*Data excerpt:*
- - - - -

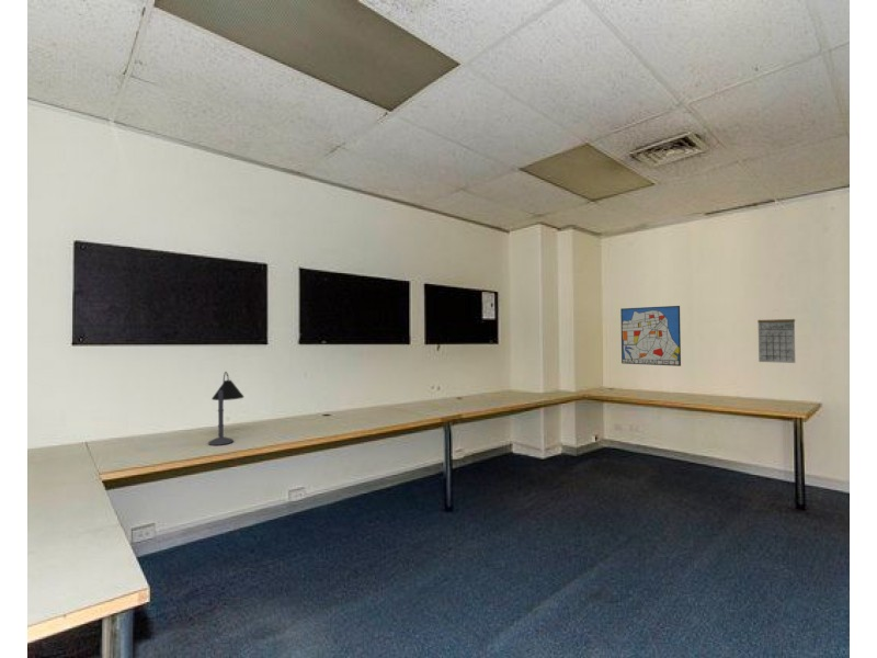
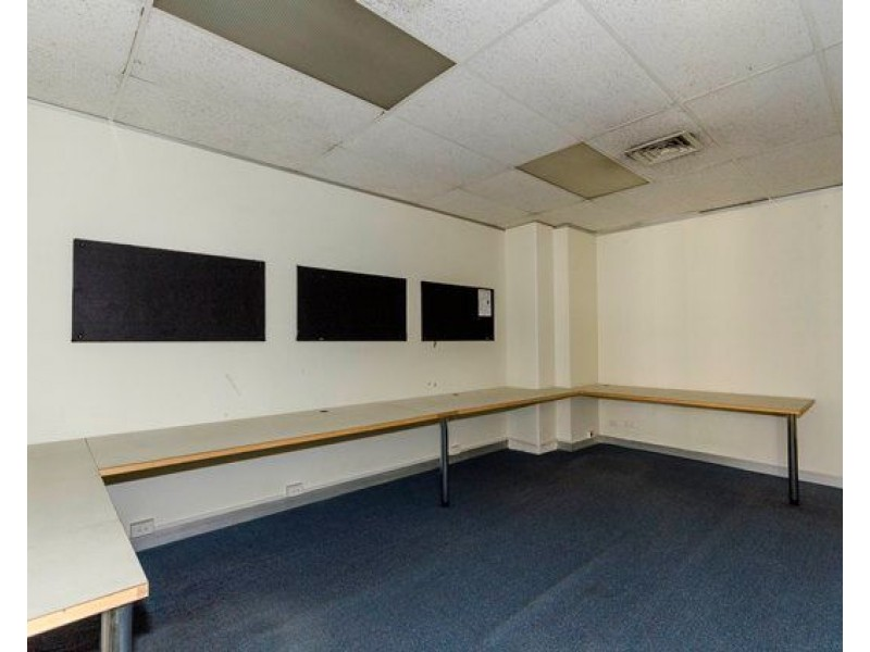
- calendar [756,308,796,364]
- desk lamp [207,371,244,446]
- wall art [619,305,682,367]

- - - - -

*Try it:* Copy the listing above in full and exactly, but omit each picture that it holds.

*Solution for this exercise:*
- calendar [756,308,796,364]
- desk lamp [207,371,244,446]
- wall art [619,305,682,367]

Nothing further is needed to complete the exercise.